Testo:

_ _ _ _

L’approccio, appena pubblicato su Cell Reports, dimostra come delle piccole molecole sono in grado di stimolare nell’organismo la produzione di melanina, indipendentemente dall’esposizione ai raggi UV. Se questi dati venissero confermati, un approccio di questo tipo potrebbe dare un fattore di protezione a tutti quei soggetti con una pelle chiara e che sono a maggior rischio melanoma.
Aumentano i melanomi e nuove strategie si impongono
Fino a pochi anni fa il melanoma veniva considerato un tumore raro, ma ora la sua incidenza è in continua crescita, ovunque.

_ _ _ _

Esercizi da svolgere:
a: Secondo il testo sul melanoma, su quale rivista è stato pubblicato l'approccio descritto?
b: Prosegui il testo sul melanoma partendo dal punto in cui si interrompe.

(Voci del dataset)
_ _ _ _

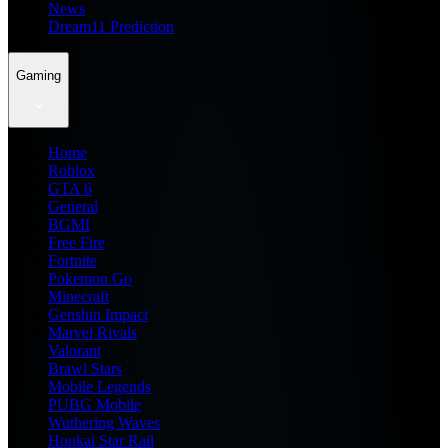
News
Dream11 Prediction
Gaming
Home
Roblox
GTA 6
General
BGMI
Free Fire
Fortnite
Pokemon Go
Minecraft
Genshin Impact
Marvel Rivals
Valorant
Brawl Stars
Mobile Legends
PUBG Mobile
Wuthering Waves
Honkai Star Rail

_ _ _ _

Risultati per esercizio:
a: Su Cell Reports.

b:
Basti pensare che, negli ultimi anni, l’incremento è stato mediamente del 10% per arrivare ad una incidenza raddoppiata, in trent’anni, negli Stati Uniti. Paesi come Australia, Nuova Zelanda e quelli del Nord Europa, fanno registrare le incidenze superiori (12-20 casi ogni 100mila abitanti verso i 2-3 casi dei Paesi del bacino mediterraneo). Secondo l’OMS ogni anno nel mondo vengono effettuate 132mila nuove diagnosi di melanoma con una lieve prevalenza nelle donne rispetto agli uomini. In Italia ci sono 7mila nuovi casi l’anno che portano a circa 1500 decessi, con una maggiore incidenza nelle regioni settentrionali.
Un altro aspetto di questo tumore è il livello di sensibilità della pelle ai raggi UV.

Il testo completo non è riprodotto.